Please recast the lines below, from the line with "Rendered at 2001 by 1125 pixels." to the line with "picture [0, 0, 2001, 1125]", both included, as a numbered list without blank lines.

====

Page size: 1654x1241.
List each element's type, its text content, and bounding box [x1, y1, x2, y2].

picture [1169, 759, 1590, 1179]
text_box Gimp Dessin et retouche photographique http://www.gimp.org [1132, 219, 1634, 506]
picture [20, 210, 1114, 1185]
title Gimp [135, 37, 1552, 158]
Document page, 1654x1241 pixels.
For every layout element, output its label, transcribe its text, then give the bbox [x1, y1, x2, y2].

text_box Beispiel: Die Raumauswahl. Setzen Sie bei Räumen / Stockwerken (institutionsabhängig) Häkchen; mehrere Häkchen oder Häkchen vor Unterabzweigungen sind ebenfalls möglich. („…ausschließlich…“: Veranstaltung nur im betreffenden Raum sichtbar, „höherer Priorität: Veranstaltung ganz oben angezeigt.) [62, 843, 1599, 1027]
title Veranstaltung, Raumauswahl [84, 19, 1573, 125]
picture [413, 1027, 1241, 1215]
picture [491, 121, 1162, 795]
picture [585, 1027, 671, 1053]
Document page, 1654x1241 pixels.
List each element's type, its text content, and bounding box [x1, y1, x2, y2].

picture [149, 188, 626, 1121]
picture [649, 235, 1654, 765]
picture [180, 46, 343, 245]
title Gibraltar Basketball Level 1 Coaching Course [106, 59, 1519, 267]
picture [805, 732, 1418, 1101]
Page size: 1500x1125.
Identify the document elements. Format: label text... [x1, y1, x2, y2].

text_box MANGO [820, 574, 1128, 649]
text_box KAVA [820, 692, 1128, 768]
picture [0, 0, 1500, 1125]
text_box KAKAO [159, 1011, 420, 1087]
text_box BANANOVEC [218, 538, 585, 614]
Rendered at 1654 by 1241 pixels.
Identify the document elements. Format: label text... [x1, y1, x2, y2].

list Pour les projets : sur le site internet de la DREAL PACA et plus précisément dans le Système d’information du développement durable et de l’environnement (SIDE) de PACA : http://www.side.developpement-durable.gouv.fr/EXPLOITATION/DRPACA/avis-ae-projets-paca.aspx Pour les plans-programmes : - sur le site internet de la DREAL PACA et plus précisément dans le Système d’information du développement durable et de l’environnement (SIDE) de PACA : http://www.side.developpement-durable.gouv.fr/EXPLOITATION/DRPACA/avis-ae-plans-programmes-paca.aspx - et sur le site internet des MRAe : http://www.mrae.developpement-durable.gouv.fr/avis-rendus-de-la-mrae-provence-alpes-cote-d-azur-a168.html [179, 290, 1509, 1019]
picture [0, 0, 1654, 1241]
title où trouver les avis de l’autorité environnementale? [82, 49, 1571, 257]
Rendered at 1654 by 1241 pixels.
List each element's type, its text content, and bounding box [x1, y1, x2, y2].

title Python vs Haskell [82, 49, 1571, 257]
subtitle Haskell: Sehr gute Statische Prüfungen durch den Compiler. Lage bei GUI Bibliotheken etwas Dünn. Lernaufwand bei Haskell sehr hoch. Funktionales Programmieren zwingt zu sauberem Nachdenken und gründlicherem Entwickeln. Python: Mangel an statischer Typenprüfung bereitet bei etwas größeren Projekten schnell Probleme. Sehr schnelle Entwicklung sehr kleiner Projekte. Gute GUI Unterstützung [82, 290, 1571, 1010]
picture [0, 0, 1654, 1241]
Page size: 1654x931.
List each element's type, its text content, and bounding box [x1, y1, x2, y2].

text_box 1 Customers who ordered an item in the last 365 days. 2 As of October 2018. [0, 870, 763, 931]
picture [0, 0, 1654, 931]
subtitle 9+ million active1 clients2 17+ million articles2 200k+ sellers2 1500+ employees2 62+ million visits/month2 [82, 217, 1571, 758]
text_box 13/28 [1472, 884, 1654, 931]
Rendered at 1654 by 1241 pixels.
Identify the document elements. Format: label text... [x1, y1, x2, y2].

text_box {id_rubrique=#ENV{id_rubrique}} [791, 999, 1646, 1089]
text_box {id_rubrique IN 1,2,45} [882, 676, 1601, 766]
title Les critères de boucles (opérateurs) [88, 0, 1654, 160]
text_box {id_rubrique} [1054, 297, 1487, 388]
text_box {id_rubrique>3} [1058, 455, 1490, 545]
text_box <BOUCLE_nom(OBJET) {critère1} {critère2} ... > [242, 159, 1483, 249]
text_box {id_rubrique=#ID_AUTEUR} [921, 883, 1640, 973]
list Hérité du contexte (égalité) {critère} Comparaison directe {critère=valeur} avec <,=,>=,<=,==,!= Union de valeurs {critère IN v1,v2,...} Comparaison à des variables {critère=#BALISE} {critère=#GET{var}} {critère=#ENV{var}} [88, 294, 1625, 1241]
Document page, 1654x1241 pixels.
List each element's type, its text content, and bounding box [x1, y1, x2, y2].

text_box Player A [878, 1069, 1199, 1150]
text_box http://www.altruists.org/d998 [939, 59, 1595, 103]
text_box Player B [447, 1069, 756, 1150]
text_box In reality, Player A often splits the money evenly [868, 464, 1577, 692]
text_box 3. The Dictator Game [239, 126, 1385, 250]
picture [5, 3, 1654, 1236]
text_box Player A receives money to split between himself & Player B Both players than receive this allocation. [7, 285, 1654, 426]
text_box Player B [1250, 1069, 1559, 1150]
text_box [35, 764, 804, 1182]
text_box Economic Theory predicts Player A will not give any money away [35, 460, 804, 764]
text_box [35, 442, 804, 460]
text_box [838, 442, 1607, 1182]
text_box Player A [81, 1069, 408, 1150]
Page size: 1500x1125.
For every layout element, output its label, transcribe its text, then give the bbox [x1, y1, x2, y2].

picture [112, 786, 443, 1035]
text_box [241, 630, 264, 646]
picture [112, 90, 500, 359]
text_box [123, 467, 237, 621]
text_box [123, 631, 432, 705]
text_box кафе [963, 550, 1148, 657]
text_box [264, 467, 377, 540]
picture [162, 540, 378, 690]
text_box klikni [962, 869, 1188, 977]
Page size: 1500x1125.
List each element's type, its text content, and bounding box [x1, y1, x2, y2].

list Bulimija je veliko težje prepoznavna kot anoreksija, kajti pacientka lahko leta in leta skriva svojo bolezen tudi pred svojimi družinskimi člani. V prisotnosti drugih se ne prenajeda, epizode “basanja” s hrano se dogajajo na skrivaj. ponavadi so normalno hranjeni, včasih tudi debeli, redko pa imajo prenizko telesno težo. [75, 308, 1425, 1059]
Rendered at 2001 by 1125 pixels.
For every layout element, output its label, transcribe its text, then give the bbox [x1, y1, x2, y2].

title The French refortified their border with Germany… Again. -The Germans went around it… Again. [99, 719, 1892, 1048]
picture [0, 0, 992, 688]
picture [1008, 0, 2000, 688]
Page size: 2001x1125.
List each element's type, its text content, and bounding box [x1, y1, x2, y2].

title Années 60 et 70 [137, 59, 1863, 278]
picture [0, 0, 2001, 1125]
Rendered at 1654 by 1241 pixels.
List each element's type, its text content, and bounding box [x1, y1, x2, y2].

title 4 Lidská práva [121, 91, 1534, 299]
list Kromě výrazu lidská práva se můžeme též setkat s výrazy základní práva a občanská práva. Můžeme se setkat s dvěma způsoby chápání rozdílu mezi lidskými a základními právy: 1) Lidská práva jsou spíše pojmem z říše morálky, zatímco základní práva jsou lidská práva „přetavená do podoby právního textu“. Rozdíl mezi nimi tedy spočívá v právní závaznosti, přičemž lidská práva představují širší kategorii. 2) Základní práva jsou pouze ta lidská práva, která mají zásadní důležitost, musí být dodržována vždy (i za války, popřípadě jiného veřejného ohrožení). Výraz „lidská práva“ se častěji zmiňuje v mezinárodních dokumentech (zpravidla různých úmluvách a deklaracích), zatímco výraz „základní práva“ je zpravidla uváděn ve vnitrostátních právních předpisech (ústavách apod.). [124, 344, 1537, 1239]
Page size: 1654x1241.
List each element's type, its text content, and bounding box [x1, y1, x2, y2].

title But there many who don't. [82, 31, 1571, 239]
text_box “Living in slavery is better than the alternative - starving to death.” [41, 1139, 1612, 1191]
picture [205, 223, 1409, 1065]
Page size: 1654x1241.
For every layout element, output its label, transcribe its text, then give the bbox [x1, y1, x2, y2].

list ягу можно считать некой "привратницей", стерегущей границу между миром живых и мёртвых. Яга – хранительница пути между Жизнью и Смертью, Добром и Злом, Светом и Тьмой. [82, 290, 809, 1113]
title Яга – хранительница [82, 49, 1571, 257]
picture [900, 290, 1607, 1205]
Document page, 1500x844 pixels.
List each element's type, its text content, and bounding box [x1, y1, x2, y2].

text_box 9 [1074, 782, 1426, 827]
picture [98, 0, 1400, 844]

====

▸ **COMPLETED TASK**:
1. Rendered at 2001 by 1125 pixels.
2. For every layout element, output its label, transcribe its text, then give the bbox [x1, y1, x2, y2].
3. title The French refortified their border with Germany… Again. -The Germans went around it… Again. [99, 719, 1892, 1048]
4. picture [0, 0, 992, 688]
5. picture [1008, 0, 2000, 688]
6. Page size: 2001x1125.
7. List each element's type, its text content, and bounding box [x1, y1, x2, y2].
8. title Années 60 et 70 [137, 59, 1863, 278]
9. picture [0, 0, 2001, 1125]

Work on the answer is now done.